Series have been made about Michel de Montaigne (2012), Marcel Proust (2013), Charles Baudelaire (2014), Victor Hugo (2015), Niccolò Machiavelli (2016), Homer (2017), Paul Valéry (2018), Blaise Pascal (2019), Arthur Rimbaud (2020), Colette (2021), Vladimir Jankélévitch (2022) and Don Quixote (2023).

==History==
In the summer of 2012, France Inter broadcast Un été avec Montaigne (lit. 'A summer with Montaigne'), a radio programme in 40 episodes with analyses of Michel de Montaigne's Essays. The series was written by the literature professor Antoine Compagnon of the Collège de France. It was well received and published as a book the next year by Éditions des Équateurs. France Inter made the series a yearly occurrence, applying the same formula to a famous writer every summer. Compagnon has returned several years but other writers have also written for the programme. Sylvain Tesson was initially approached to make a series about Jack London, but preferred Homer and got his wish granted in 2017. Colette was chosen as subject for the 2021 edition due to a listener complaint that the programme only had covered male writers.

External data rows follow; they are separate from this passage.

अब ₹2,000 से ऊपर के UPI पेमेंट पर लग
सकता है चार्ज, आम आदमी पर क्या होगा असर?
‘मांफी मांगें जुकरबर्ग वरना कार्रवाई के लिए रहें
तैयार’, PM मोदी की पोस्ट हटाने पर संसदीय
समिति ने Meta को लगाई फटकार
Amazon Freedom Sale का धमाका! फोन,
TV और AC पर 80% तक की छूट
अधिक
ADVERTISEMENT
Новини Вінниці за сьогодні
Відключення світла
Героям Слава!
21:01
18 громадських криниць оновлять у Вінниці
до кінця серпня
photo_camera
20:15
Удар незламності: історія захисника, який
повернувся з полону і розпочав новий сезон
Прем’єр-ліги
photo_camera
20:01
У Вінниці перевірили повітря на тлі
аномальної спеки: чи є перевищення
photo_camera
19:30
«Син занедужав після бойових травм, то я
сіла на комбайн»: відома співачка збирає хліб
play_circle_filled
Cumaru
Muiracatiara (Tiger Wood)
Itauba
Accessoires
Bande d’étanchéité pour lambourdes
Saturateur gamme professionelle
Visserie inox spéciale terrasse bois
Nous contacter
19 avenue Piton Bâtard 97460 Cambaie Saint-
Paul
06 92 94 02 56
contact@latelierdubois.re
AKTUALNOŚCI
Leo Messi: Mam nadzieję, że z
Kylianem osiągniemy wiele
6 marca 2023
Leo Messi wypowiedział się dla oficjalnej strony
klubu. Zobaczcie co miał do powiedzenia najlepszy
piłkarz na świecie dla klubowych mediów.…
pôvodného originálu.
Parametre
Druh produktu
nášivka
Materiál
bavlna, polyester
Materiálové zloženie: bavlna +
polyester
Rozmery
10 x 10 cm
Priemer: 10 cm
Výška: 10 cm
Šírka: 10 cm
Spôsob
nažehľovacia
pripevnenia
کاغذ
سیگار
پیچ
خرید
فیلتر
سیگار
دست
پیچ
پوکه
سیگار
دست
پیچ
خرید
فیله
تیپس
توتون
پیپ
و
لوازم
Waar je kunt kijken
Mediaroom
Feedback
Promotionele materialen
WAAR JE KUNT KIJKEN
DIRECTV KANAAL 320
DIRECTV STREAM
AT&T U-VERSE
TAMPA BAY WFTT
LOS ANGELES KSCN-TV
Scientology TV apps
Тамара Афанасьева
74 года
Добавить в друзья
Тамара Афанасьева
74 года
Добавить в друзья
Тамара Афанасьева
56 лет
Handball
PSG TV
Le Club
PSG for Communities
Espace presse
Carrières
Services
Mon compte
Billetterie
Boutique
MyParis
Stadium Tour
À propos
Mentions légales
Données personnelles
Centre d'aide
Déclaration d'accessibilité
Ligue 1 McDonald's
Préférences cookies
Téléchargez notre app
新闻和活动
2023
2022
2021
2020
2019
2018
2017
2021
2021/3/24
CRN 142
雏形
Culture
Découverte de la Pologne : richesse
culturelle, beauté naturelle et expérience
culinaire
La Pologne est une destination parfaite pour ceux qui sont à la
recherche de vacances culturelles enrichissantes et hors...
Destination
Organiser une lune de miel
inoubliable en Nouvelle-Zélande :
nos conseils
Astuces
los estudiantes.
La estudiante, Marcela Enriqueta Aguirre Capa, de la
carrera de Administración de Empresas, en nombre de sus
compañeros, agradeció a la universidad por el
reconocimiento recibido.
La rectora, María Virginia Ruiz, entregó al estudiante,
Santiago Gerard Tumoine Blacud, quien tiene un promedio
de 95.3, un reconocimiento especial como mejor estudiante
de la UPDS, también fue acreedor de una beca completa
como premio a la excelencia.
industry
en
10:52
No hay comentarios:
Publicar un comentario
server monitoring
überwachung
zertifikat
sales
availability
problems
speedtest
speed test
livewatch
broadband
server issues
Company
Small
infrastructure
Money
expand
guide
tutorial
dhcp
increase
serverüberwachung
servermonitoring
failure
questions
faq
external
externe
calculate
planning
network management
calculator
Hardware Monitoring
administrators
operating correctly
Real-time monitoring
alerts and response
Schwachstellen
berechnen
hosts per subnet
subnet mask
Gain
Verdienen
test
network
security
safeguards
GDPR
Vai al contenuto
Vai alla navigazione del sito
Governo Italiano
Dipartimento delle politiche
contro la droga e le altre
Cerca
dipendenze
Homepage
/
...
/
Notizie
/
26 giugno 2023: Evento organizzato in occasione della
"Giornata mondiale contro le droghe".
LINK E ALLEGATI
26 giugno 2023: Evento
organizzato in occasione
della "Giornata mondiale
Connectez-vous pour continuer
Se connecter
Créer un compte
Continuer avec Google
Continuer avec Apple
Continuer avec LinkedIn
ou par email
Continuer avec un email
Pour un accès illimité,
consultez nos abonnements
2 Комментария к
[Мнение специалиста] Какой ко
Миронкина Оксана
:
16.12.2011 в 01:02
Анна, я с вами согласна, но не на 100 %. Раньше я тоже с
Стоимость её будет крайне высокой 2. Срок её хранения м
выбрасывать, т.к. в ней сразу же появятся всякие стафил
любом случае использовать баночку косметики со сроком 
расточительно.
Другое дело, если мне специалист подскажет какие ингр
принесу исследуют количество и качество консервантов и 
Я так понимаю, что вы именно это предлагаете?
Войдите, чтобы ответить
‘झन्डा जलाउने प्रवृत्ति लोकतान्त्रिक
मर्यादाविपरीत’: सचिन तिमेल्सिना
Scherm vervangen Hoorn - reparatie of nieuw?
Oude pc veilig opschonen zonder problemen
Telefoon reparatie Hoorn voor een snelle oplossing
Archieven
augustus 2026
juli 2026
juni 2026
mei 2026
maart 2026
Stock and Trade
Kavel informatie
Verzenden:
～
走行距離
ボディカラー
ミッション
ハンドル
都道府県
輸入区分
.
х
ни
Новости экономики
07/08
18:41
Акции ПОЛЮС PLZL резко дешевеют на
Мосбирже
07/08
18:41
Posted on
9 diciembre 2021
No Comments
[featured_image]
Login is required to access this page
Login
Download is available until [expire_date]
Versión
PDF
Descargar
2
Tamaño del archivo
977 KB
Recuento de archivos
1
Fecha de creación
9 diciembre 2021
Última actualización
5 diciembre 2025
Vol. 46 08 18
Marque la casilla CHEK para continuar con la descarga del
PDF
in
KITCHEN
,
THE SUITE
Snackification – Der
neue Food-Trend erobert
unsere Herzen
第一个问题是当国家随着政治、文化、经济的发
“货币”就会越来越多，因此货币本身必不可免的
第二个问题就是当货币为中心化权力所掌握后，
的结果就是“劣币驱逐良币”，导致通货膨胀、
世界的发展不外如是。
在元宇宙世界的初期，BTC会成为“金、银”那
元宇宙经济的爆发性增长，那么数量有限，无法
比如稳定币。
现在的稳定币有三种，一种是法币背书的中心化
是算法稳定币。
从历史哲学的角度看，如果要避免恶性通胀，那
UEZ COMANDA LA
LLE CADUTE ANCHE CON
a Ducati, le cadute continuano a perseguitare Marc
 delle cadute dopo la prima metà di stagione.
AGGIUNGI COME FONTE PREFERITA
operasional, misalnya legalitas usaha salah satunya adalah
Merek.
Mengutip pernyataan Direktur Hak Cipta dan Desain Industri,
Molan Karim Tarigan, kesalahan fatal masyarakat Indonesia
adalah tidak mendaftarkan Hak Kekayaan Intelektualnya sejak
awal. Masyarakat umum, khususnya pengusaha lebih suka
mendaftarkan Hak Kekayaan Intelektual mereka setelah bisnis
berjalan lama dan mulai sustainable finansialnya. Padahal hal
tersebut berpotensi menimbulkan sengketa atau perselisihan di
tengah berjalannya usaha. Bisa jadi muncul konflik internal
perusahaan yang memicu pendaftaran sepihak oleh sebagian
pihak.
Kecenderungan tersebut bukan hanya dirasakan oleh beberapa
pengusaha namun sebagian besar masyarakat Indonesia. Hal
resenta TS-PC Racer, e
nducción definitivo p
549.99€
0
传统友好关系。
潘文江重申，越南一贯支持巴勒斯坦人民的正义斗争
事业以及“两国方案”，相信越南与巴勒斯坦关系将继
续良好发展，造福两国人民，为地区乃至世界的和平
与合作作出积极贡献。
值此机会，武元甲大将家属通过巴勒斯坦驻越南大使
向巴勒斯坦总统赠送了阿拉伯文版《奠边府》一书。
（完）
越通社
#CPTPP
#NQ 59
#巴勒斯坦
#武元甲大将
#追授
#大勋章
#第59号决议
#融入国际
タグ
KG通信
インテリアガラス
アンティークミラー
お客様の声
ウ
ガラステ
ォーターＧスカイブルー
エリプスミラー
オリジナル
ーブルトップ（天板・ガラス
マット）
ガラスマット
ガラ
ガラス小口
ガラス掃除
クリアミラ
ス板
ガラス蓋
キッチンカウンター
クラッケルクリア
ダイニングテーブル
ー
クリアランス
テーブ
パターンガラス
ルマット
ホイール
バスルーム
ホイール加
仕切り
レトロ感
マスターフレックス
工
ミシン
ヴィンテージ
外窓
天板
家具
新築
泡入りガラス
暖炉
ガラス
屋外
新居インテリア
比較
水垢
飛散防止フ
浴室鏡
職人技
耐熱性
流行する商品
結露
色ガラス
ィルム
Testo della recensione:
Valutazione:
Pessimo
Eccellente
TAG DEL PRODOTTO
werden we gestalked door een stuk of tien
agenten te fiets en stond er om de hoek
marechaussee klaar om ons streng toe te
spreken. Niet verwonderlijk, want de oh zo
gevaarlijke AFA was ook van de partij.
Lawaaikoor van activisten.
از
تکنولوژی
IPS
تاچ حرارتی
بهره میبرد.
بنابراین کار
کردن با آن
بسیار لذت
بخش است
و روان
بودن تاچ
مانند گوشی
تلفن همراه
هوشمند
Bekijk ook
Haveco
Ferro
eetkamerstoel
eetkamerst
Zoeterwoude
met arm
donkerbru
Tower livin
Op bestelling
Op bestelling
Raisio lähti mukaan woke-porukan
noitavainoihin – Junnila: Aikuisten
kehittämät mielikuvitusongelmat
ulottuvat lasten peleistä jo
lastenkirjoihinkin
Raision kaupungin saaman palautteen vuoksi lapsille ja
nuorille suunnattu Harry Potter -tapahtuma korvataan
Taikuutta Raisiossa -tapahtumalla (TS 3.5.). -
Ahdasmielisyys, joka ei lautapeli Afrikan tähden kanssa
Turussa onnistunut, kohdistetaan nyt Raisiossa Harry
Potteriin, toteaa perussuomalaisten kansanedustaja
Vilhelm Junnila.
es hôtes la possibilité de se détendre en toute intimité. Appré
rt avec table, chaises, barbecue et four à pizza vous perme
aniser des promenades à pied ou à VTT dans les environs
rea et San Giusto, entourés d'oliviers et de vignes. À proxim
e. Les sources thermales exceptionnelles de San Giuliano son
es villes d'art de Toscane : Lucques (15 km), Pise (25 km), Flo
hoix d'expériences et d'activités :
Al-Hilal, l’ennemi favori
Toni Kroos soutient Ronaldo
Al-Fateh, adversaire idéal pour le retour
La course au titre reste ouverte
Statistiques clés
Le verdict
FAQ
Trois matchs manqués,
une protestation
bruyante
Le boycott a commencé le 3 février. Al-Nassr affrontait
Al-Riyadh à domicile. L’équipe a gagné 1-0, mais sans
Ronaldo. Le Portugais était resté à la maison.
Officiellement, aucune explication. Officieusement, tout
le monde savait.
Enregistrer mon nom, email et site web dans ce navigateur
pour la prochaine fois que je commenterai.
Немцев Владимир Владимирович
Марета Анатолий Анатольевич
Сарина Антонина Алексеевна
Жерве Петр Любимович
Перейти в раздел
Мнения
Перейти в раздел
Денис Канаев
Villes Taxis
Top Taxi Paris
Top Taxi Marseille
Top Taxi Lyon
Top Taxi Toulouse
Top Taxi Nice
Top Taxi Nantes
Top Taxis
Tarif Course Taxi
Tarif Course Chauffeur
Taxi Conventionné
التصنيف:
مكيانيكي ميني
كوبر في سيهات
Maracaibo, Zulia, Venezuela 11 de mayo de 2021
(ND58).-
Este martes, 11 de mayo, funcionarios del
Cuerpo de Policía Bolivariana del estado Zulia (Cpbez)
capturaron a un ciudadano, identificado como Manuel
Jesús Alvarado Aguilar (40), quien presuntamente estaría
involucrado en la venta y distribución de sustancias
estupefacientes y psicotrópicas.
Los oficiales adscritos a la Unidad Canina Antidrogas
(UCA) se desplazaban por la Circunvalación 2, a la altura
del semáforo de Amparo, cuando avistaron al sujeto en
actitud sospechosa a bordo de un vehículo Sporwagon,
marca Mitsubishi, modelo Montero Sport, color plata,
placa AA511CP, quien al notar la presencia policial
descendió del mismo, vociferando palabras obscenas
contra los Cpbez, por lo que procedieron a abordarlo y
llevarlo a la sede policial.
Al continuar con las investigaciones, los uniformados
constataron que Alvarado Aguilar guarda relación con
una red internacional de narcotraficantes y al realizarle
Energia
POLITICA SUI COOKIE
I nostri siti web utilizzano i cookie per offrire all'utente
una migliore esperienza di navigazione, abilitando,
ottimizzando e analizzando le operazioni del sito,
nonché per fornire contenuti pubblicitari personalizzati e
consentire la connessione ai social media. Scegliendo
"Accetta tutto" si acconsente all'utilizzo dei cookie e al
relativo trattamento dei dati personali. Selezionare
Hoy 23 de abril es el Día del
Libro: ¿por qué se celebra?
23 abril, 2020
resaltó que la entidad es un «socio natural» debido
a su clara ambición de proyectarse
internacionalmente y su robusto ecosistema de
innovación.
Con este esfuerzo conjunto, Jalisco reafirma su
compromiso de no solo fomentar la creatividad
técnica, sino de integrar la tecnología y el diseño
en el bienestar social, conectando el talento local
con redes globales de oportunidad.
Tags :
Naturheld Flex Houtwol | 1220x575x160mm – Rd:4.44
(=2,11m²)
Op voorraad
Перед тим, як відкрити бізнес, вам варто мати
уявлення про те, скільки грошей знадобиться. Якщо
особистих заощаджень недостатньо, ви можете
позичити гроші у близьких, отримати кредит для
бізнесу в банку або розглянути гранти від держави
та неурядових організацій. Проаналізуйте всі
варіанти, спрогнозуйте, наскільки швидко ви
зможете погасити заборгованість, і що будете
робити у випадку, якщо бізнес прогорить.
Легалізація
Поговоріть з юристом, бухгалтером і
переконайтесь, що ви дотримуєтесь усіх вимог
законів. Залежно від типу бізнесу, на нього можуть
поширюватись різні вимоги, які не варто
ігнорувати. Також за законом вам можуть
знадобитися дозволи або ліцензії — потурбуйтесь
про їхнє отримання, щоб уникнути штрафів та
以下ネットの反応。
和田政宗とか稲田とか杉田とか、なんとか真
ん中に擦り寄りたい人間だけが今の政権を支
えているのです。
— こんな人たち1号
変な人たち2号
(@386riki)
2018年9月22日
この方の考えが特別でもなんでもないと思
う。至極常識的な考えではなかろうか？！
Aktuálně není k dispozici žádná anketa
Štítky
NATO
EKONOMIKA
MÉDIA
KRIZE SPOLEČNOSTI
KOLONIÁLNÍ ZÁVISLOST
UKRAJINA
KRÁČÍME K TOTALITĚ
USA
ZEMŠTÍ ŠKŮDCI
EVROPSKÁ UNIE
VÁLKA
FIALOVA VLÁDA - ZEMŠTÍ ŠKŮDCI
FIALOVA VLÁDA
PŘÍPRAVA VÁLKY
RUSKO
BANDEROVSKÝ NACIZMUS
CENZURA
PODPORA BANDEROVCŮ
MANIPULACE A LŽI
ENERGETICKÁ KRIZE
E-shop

A Summer with Montaigne was published in English translation in 2019.

==Series==

| Title | Subject | Written by | Original broadcast | Published |
|---|---|---|---|---|
| Un été avec Montaigne | Michel de Montaigne | Antoine Compagnon | 2 July – 24 August 2012 | 16 May 2013 |
| Un été avec Proust | Marcel Proust | Laura El Makki [fr], Antoine Compagnon, Raphaël Enthoven, Michel Erman [fr], Adrien Goetz, Nicolas Grimaldi, Julia Kristeva, Jérôme Prieur [fr] and Jean-Yves Tadié | 1 July – 22 August 2013 | 5 July 2014 |
| Un été avec Baudelaire | Charles Baudelaire | Antoine Compagnon | 15 July – 22 August 2014 | 21 May 2015 |
| Un été avec Victor Hugo | Victor Hugo | Laura El Makki and Guillaume Gallienne | 29 June – 21 August 2015 | 4 May 2016 |
| Un été avec Machiavel | Niccolò Machiavelli | Patrick Boucheron | 11 July – 19 August 2016 | 11 May 2017 |
| Un été avec Homère | Homer | Sylvain Tesson | 1 July – 26 August 2017 | 26 April 2018 |
| Un été avec Paul Valéry | Paul Valéry | Régis Debray | 17 July – 24 August 2018 | 23 May 2019 |
| Un été avec Pascal | Blaise Pascal | Antoine Compagnon | 8 July – 23 August 2019 | 2 June 2020 |
| Un été avec Rimbaud | Arthur Rimbaud | Sylvain Tesson | 29 June – 21 August 2020 | 5 May 2021 |
| Un été avec Colette | Colette | Antoine Compagnon | 5 July – 27 August 2021 | 18 May 2022 |
| Un été avec Jankélévitch | Vladimir Jankélévitch | Cynthia Fleury [fr] | 4 July – 28 August 2022 | 31 May 2023 |
| Un été avec don Quichotte | Don Quixote | William Marx | 3 July – 25 August 2023 | 1 May 2024 |
| Un été avec Romain Gary | Romain Gary | Maria Pourchet | 1 July – 23 August 2024 | TBA |

==Reception==
Le Figaros Thierry Clermont described the first book, A Summer with Montaigne, as a success and attributed this to the simplicity and pertinence conveyed by Compagnon's presentation of Montaigne's themes. Marion Mayer of Télérama called the programmes about Colette fascinating and wrote that they manage to include much without becoming indigestible.

The books have been commercially successful. A Summer with Montaigne sold 250,000 copies. Tesson's Un été avec Homère sold 200,000 copies.